(Hardware project source files)
──────────────────────────────

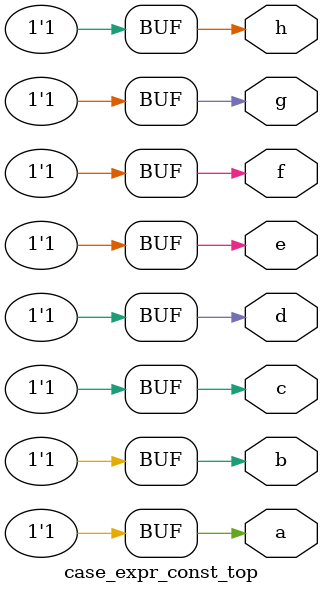
<source format=v>
module case_expr_const_top(
	// expected to output all 1s
    output reg a, b, c, d, e, f, g, h
);
    initial begin
        case (2'b0)
            1'b0:    a = 1;
            default: a = 0;
        endcase
        case (2'sb11)
            2'sb01:  b = 0;
            1'sb1:   b = 1;
        endcase
        case (2'sb11)
            1'sb0:   c = 0;
            1'sb1:   c = 1;
        endcase
        case (2'sb11)
            1'b0:    d = 0;
            1'sb1:   d = 0;
            default: d = 1;
        endcase
        case (2'b11)
            1'sb0:   e = 0;
            1'sb1:   e = 0;
            default: e = 1;
        endcase
        case (1'sb1)
            1'sb0:   f = 0;
            2'sb11:  f = 1;
            default: f = 0;
        endcase
        case (1'sb1)
            1'sb0:   g = 0;
            3'b0:    g = 0;
            2'sb11:  g = 0;
            default: g = 1;
        endcase
        case (1'sb1)
            1'sb0:   h = 0;
            1'b1:    h = 1;
            3'b0:    h = 0;
            2'sb11:  h = 0;
            default: h = 0;
        endcase
    end
endmodule

</source>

──────────────────────────────

* **JOB ITEM**:
Leave out the pictures and transcribe the entries above exactly.

* **EXERCISE SOLUTION**:
<source format=v>
module case_expr_const_top(
	// expected to output all 1s
    output reg a, b, c, d, e, f, g, h
);
    initial begin
        case (2'b0)
            1'b0:    a = 1;
            default: a = 0;
        endcase
        case (2'sb11)
            2'sb01:  b = 0;
            1'sb1:   b = 1;
        endcase
        case (2'sb11)
            1'sb0:   c = 0;
            1'sb1:   c = 1;
        endcase
        case (2'sb11)
            1'b0:    d = 0;
            1'sb1:   d = 0;
            default: d = 1;
        endcase
        case (2'b11)
            1'sb0:   e = 0;
            1'sb1:   e = 0;
            default: e = 1;
        endcase
        case (1'sb1)
            1'sb0:   f = 0;
            2'sb11:  f = 1;
            default: f = 0;
        endcase
        case (1'sb1)
            1'sb0:   g = 0;
            3'b0:    g = 0;
            2'sb11:  g = 0;
            default: g = 1;
        endcase
        case (1'sb1)
            1'sb0:   h = 0;
            1'b1:    h = 1;
            3'b0:    h = 0;
            2'sb11:  h = 0;
            default: h = 0;
        endcase
    end
endmodule

</source>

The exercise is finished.